Work request:
Everything from the line containing "104: (415, 279, 1.84)" to the last line of the material below must be retyped exactly, both ends included; skip the pictures.

Material provided:
==========
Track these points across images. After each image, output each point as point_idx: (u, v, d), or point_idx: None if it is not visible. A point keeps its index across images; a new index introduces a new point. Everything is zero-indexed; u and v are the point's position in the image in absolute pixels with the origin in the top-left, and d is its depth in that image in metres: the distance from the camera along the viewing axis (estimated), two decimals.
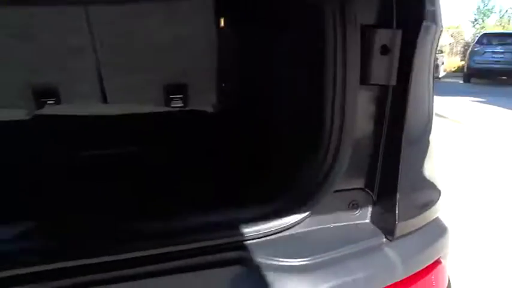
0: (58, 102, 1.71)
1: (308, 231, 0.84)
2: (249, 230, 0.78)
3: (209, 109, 1.92)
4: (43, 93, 1.70)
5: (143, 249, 0.73)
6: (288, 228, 0.81)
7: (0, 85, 1.58)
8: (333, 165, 0.83)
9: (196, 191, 1.05)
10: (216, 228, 0.77)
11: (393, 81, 0.78)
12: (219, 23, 1.81)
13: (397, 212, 0.82)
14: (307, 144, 0.87)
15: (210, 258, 0.75)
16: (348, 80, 0.77)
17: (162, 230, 0.78)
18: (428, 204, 0.91)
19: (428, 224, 0.90)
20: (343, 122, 0.80)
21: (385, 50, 0.76)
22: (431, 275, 0.89)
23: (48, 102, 1.74)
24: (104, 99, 1.83)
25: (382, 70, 0.77)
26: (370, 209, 0.89)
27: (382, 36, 0.75)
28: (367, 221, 0.89)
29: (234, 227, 0.78)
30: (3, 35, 1.44)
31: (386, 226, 0.85)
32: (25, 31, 1.48)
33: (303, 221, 0.83)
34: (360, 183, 0.86)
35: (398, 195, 0.82)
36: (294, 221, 0.81)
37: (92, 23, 1.56)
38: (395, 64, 0.77)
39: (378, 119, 0.81)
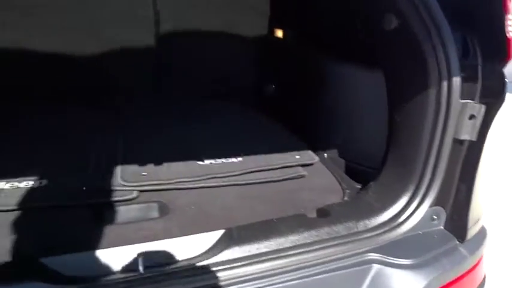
0: None
1: (407, 236, 1.20)
2: (379, 238, 1.13)
3: None
4: None
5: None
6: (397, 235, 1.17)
7: None
8: (426, 193, 1.19)
9: None
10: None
11: (475, 138, 1.13)
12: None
13: (468, 222, 1.20)
14: (409, 177, 1.22)
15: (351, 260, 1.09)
16: (446, 136, 1.12)
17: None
18: (481, 213, 1.30)
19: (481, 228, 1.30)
20: (437, 164, 1.16)
21: (472, 117, 1.11)
22: (481, 264, 1.30)
23: None
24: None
25: (469, 130, 1.12)
26: (444, 219, 1.26)
27: (472, 108, 1.10)
28: (441, 227, 1.27)
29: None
30: None
31: (458, 232, 1.23)
32: None
33: (405, 230, 1.19)
34: (440, 203, 1.23)
35: (470, 212, 1.20)
36: (404, 230, 1.17)
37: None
38: (478, 126, 1.12)
39: (461, 161, 1.17)
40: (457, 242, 1.22)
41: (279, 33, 2.04)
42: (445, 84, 1.09)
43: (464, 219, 1.21)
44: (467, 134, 1.13)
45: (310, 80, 1.83)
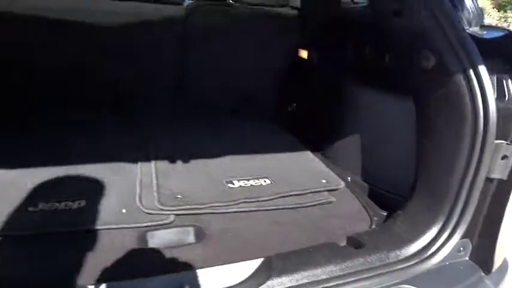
0: None
1: (436, 267, 1.24)
2: (410, 270, 1.17)
3: None
4: None
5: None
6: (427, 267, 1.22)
7: None
8: (456, 227, 1.23)
9: None
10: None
11: (505, 177, 1.18)
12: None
13: (494, 254, 1.25)
14: (439, 210, 1.26)
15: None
16: (479, 174, 1.16)
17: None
18: (505, 247, 1.35)
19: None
20: (468, 200, 1.20)
21: (504, 157, 1.16)
22: None
23: None
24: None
25: (500, 170, 1.17)
26: (469, 250, 1.30)
27: (505, 149, 1.15)
28: (467, 258, 1.31)
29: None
30: None
31: (483, 264, 1.28)
32: None
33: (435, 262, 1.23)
34: (467, 235, 1.27)
35: (496, 245, 1.24)
36: (434, 263, 1.21)
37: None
38: (509, 166, 1.17)
39: (489, 197, 1.22)
40: (483, 274, 1.27)
41: (304, 54, 2.07)
42: (480, 124, 1.13)
43: (491, 252, 1.25)
44: (499, 173, 1.17)
45: (335, 102, 1.87)
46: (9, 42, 1.76)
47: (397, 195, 1.55)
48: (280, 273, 1.07)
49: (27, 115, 1.98)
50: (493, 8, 14.36)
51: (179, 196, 1.39)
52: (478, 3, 1.46)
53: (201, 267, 1.10)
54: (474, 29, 1.35)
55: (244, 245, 1.23)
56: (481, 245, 1.28)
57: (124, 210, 1.30)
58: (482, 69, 1.14)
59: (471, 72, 1.15)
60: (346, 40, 1.98)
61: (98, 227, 1.22)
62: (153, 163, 1.62)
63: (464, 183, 1.19)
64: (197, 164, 1.65)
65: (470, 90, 1.15)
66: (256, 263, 1.13)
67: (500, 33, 1.26)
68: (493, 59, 1.18)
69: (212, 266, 1.11)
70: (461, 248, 1.28)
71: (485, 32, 1.32)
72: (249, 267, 1.12)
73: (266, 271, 1.08)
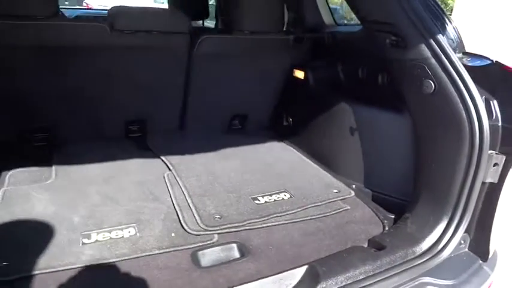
0: None
1: (445, 259, 1.47)
2: (427, 264, 1.40)
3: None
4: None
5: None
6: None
7: None
8: (458, 225, 1.47)
9: None
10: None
11: (496, 181, 1.43)
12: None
13: (490, 244, 1.51)
14: (443, 211, 1.49)
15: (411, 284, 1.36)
16: (476, 180, 1.41)
17: None
18: (496, 238, 1.61)
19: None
20: (468, 202, 1.45)
21: (495, 164, 1.41)
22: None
23: None
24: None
25: (492, 175, 1.42)
26: (468, 243, 1.55)
27: (495, 158, 1.40)
28: (466, 250, 1.56)
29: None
30: None
31: (481, 253, 1.53)
32: None
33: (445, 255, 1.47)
34: (467, 230, 1.52)
35: (491, 236, 1.50)
36: (445, 256, 1.44)
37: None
38: (499, 171, 1.42)
39: (483, 197, 1.47)
40: (481, 262, 1.53)
41: (299, 73, 2.27)
42: (477, 139, 1.37)
43: (487, 242, 1.51)
44: (492, 178, 1.43)
45: (331, 118, 2.09)
46: (15, 71, 1.82)
47: (399, 199, 1.78)
48: (326, 277, 1.25)
49: (42, 147, 2.05)
50: None
51: (217, 216, 1.54)
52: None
53: (257, 279, 1.26)
54: (459, 56, 1.60)
55: (286, 256, 1.40)
56: (477, 238, 1.54)
57: (173, 234, 1.43)
58: (476, 93, 1.38)
59: (466, 95, 1.39)
60: (338, 61, 2.21)
61: (155, 252, 1.34)
62: (181, 184, 1.75)
63: (464, 188, 1.44)
64: (221, 182, 1.80)
65: (467, 110, 1.39)
66: (301, 270, 1.31)
67: (485, 61, 1.51)
68: (481, 84, 1.43)
69: (266, 277, 1.28)
70: (462, 242, 1.52)
71: (469, 59, 1.57)
72: (297, 274, 1.29)
73: (313, 277, 1.27)
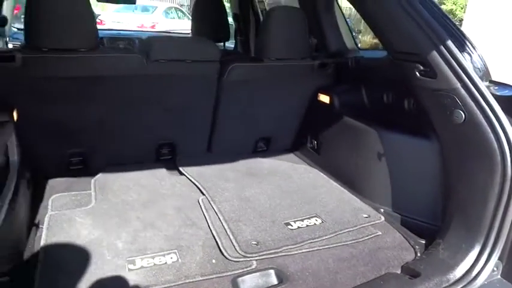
0: None
1: (479, 286, 1.50)
2: None
3: None
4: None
5: None
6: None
7: None
8: (491, 252, 1.50)
9: None
10: None
11: None
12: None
13: None
14: (475, 237, 1.53)
15: None
16: (509, 208, 1.44)
17: None
18: None
19: None
20: (501, 229, 1.48)
21: None
22: None
23: None
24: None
25: None
26: (501, 269, 1.58)
27: None
28: (499, 277, 1.59)
29: None
30: None
31: None
32: None
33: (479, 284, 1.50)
34: (500, 258, 1.54)
35: None
36: (479, 284, 1.47)
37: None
38: None
39: None
40: None
41: (325, 98, 2.33)
42: (509, 168, 1.41)
43: None
44: None
45: (357, 141, 2.13)
46: (57, 100, 1.90)
47: (428, 223, 1.82)
48: None
49: (77, 171, 2.13)
50: None
51: (254, 242, 1.59)
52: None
53: None
54: (486, 84, 1.65)
55: (323, 282, 1.45)
56: (511, 265, 1.56)
57: (214, 261, 1.49)
58: (506, 123, 1.43)
59: (497, 125, 1.43)
60: (362, 85, 2.27)
61: (198, 279, 1.40)
62: (215, 209, 1.81)
63: (497, 216, 1.47)
64: (253, 207, 1.86)
65: (498, 140, 1.43)
66: None
67: None
68: (510, 114, 1.47)
69: None
70: (495, 268, 1.55)
71: (497, 88, 1.61)
72: None
73: None
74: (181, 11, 13.96)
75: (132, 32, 3.81)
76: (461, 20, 12.20)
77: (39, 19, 1.70)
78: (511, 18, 6.79)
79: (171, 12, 12.97)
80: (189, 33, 4.43)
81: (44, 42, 1.73)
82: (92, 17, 1.81)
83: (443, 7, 13.68)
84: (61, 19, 1.72)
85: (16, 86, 1.74)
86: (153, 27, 11.18)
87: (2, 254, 1.34)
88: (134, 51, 2.24)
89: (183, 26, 12.03)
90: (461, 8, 13.05)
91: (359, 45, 2.99)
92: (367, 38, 9.44)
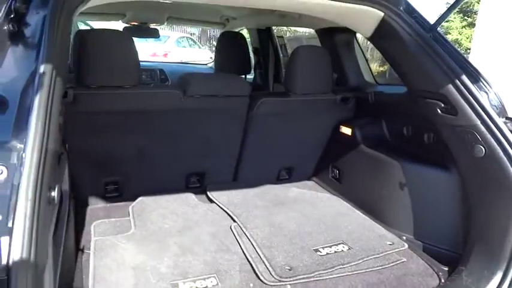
0: None
1: None
2: None
3: None
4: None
5: None
6: None
7: None
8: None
9: None
10: None
11: None
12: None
13: None
14: (497, 264, 1.62)
15: None
16: None
17: None
18: None
19: None
20: None
21: None
22: None
23: None
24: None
25: None
26: None
27: None
28: None
29: None
30: None
31: None
32: None
33: None
34: None
35: None
36: None
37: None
38: None
39: None
40: None
41: (347, 130, 2.47)
42: None
43: None
44: None
45: (379, 171, 2.25)
46: (102, 132, 2.05)
47: (450, 251, 1.91)
48: None
49: (113, 198, 2.26)
50: None
51: (287, 267, 1.69)
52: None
53: None
54: (503, 120, 1.77)
55: None
56: None
57: (251, 285, 1.59)
58: None
59: None
60: (383, 119, 2.41)
61: None
62: (248, 235, 1.92)
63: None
64: (283, 233, 1.97)
65: None
66: None
67: None
68: None
69: None
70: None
71: None
72: None
73: None
74: (192, 40, 14.39)
75: (150, 63, 3.99)
76: (467, 49, 12.48)
77: (88, 61, 1.86)
78: None
79: (183, 41, 13.38)
80: (204, 63, 4.64)
81: (93, 81, 1.89)
82: (135, 56, 1.97)
83: (449, 37, 14.02)
84: (108, 60, 1.88)
85: (67, 119, 1.90)
86: (165, 55, 11.55)
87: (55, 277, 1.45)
88: (172, 87, 2.40)
89: (195, 54, 12.45)
90: (467, 38, 13.35)
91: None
92: (374, 66, 9.71)
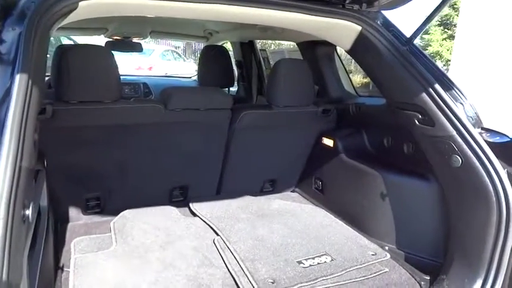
0: None
1: None
2: None
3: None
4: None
5: None
6: None
7: None
8: (493, 285, 1.62)
9: None
10: None
11: None
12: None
13: None
14: (477, 272, 1.64)
15: None
16: (507, 243, 1.56)
17: None
18: None
19: None
20: (500, 265, 1.59)
21: None
22: None
23: None
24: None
25: None
26: None
27: None
28: None
29: None
30: None
31: None
32: None
33: None
34: None
35: None
36: None
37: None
38: None
39: None
40: None
41: (329, 142, 2.50)
42: (503, 207, 1.55)
43: None
44: None
45: (361, 182, 2.27)
46: (81, 147, 2.04)
47: (432, 260, 1.93)
48: None
49: (94, 214, 2.24)
50: None
51: (270, 281, 1.69)
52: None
53: None
54: (478, 131, 1.81)
55: None
56: None
57: None
58: (499, 167, 1.58)
59: (491, 169, 1.58)
60: (364, 130, 2.44)
61: None
62: (231, 248, 1.90)
63: (495, 252, 1.59)
64: (266, 246, 1.96)
65: (492, 182, 1.58)
66: None
67: (504, 138, 1.72)
68: (502, 159, 1.63)
69: None
70: None
71: (489, 135, 1.78)
72: None
73: None
74: (177, 53, 14.41)
75: (134, 77, 3.98)
76: (447, 61, 12.77)
77: (68, 76, 1.84)
78: (497, 59, 7.14)
79: (167, 55, 13.38)
80: (188, 76, 4.64)
81: (72, 96, 1.88)
82: (116, 71, 1.97)
83: (430, 49, 14.30)
84: (88, 76, 1.88)
85: (46, 135, 1.87)
86: (150, 69, 11.52)
87: None
88: (153, 101, 2.40)
89: (180, 67, 12.46)
90: (447, 50, 13.67)
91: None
92: (357, 78, 9.86)
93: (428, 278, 1.85)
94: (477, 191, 1.62)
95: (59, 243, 1.96)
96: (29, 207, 1.02)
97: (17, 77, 1.08)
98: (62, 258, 1.84)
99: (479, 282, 1.63)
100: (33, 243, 1.25)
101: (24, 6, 1.31)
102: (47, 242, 1.58)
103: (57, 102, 1.87)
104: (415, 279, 1.84)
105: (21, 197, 0.95)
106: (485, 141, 1.68)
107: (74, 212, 2.20)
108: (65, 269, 1.75)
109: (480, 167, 1.61)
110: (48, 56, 1.54)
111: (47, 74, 1.79)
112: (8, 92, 1.06)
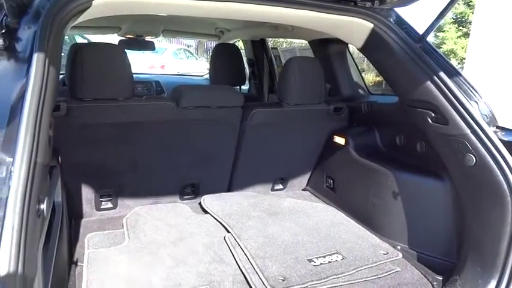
==========
Written solution:
104: (415, 279, 1.84)
105: (21, 197, 0.95)
106: (485, 141, 1.68)
107: (74, 212, 2.20)
108: (65, 269, 1.75)
109: (480, 167, 1.61)
110: (48, 56, 1.54)
111: (47, 74, 1.79)
112: (8, 92, 1.06)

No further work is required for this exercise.